I haven’t found the perfect solution. But here are a few thoughts for my setup (fast runtime for single simulation, many changes of the model expected):

  • As long as the simulation core is evolving, no format would be perfect: if you add new parameters/outputs, old simulations need recomputation. I gave up on trying to have a format for the output which remains valid all the time. Instead, only the stored parameters should be in a format which might survive if I add new features.
  • I started as well with recording all simulation data, but after each change you have to change a lot of code to make read/write work again. So, now I only store the output of certain “goal functions” (less than 10) instead of saving all degrees of freedom of my simulation (more than 300).

My current packages are:

  • JSON3.jl to write/read parameters as .json (I have nestled parameters.)
    My Parameters are stored as structs with Base.@kwdef to allow nice initialisation and defaults.
    With JSON3.jl is it quite easy also to store complex data types in json.
    With JSON3.jl this can be converted into a (nestled) Dict and if you want a list, you can flatten the Dict and store it in a table.
    • If a parameter value is not present in the file, you can use a predefined default value. This makes old parameter files compatible with new ones.
    • If you only have a few parameters, you could also use NamedTuple. It is faster than Dict and you don’t need to define what it contains before initialisation.
  • Pluto.jl (or jupyer) to store experiments/modification of the core simulation in notebooks. This changes a lot about how you experiment and you can just store a notebook with some crazy ideas instead of always changing the core simulation. Also, it’s interactive, which is good to find good parameters!
    • In my case, I also wanted to vary several parameters and find the best. Adding a few sliders from them and just changing them and looking a the results in realtime gives a good intuition of what is going on.
    • I guess Pluto.jl could be an alternative to CMDimData.jl, with more flexibility but less out-of-the-box functions.
  • BlackBoxOptim.jl offers multi-criteria optimisation algorithms. If you know what the goals of your simulations are, then you could find optimal parameters with the borg_moea method. This also comes with a structure to store all parameters and the values of the goal functions.
  • DrWatson.jl to keep track of the source code version.

2 Likes

This is a somewhat difficult problem in general, and I am not sure that the approach of DrWatson.jl is the right one as the code in a project is also an input. Ideally a repo would record hashes of everything, including the code, and have a way of generating data as a node on a graph. But this may make interactive workflows tricky.

1 Like

I use the jsonlines format for this type of stuff. Just append json objects + newline for each experiment. Something like

{"testid":1, "parameters": [1,2,3], "result":[23.1,34.4,...]}
{"testid":1,...}

I usually use JSON3 for writing and

https://github.com/danielw2904/JSONLines.jl

For reading.

I don’t know if that is the best way to do it but it works for me when scraping data sequentially.

1 Like

Thanks for a fantastic reply! To answer your questions, my simulations take between a few seconds and up to a day - it really depends on the problem. The models tend to evolve gradually as I implement new things to test.

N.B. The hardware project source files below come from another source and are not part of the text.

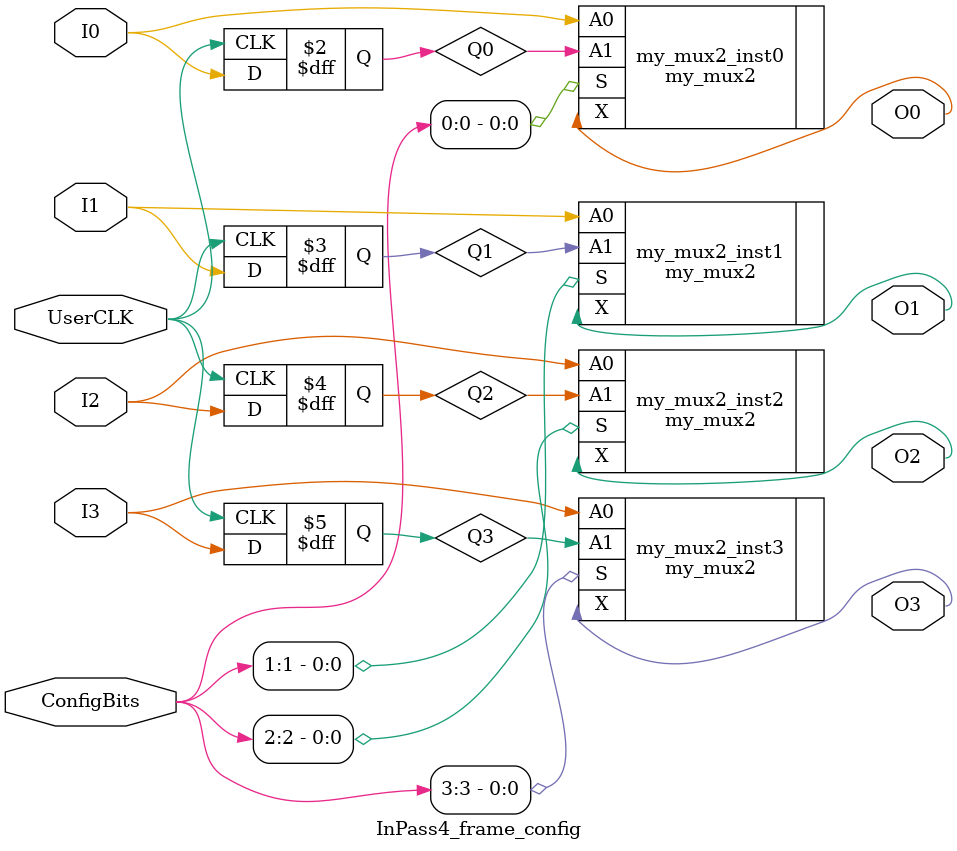
<source format=v>
module InPass4_frame_config (I0, I1, I2, I3, O0, O1, O2, O3, UserCLK, ConfigBits);
	parameter NoConfigBits = 4;
	// Pin0
	input I0; //EXTERNAL
	input I1; //EXTERNAL
	input I2; //EXTERNAL
	input I3; //EXTERNAL
	output O0; //EXTERNAL
	output O1; //EXTERNAL
	output O2; //EXTERNAL
	output O3; //EXTERNAL
	// Tile IO ports from BELs
	input UserCLK; //EXTERNAL -- SHARED_PORT -- ## the EXTERNAL keyword will send this signal all the way to top and the --SHARED Allows multiple BELs using the same port (e.g. for exporting a clock to the top)
	// GLOBAL all primitive pins that are connected to the switch matrix have to go before the GLOBAL label
	input [NoConfigBits - 1 : 0] ConfigBits;
	//_____   ______
	//    I----+--->|FLOP|-Q-|1 M |
	//         |             |  U |-------> O
	//         +-------------|0 X |               
	// I am instantiating an IOBUF primitive.
	// However, it is possible to connect corresponding pins all the way to top, just by adding an "-- EXTERNAL" comment (see PAD in the entity)
	reg Q0, Q1, Q2, Q3; // FLOPs
	
	always @ (posedge UserCLK)
	begin
		Q0 <= I0;
		Q1 <= I1;
		Q2 <= I2;
		Q3 <= I3;
	end
	// ConfigBits ( '0' combinatorial; '1' registered )
	//assign O0 = ConfigBits[0] ? Q0 : I0;
	//assign O1 = ConfigBits[1] ? Q1 : I1;
	//assign O2 = ConfigBits[2] ? Q2 : I2;
	//assign O3 = ConfigBits[3] ? Q3 : I3;

    my_mux2 my_mux2_inst0(
    .A0(I0),
    .A1(Q0),
    .S(ConfigBits[0]),
    .X(O0)
    );

    my_mux2 my_mux2_inst1(
    .A0(I1),
    .A1(Q1),
    .S(ConfigBits[1]),
    .X(O1)
    );

    my_mux2 my_mux2_inst2(
    .A0(I2),
    .A1(Q2),
    .S(ConfigBits[2]),
    .X(O2)
    );

    my_mux2 my_mux2_inst3(
    .A0(I3),
    .A1(Q3),
    .S(ConfigBits[3]),
    .X(O3)
    );	
endmodule

</source>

I’m using Jupyter as a scratchpad and for testing and then save the functions I intend to reuse to a .jl file. I was thinking of creating a package for each project but it seems like it will slow down the process. I also liked the look of Pluto at JuliaCon, I’m just a bit reluctant to adapt to a new workflow.

I agree that it would be great to have a guide to good practices or at least examples of well-written code :slight_smile: